_Exercise_:
Using the listing below, set down each line from the line containing "vfov_deg: 13.7" through the line containing "focal_mm: 100", both ends included, exactly and with nothing added.

_Task input_:
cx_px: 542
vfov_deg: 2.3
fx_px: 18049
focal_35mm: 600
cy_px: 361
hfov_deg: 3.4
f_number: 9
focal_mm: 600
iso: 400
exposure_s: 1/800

==

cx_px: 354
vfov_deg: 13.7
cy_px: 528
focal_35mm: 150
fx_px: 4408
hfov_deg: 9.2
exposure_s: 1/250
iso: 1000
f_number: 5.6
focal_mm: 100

--

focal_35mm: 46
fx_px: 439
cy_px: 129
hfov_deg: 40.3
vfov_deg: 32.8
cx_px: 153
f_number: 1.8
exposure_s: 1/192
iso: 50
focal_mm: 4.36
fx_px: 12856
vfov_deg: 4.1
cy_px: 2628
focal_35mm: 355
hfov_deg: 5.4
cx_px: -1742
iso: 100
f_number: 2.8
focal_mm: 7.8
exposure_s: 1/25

_Response area_:
vfov_deg: 13.7
cy_px: 528
focal_35mm: 150
fx_px: 4408
hfov_deg: 9.2
exposure_s: 1/250
iso: 1000
f_number: 5.6
focal_mm: 100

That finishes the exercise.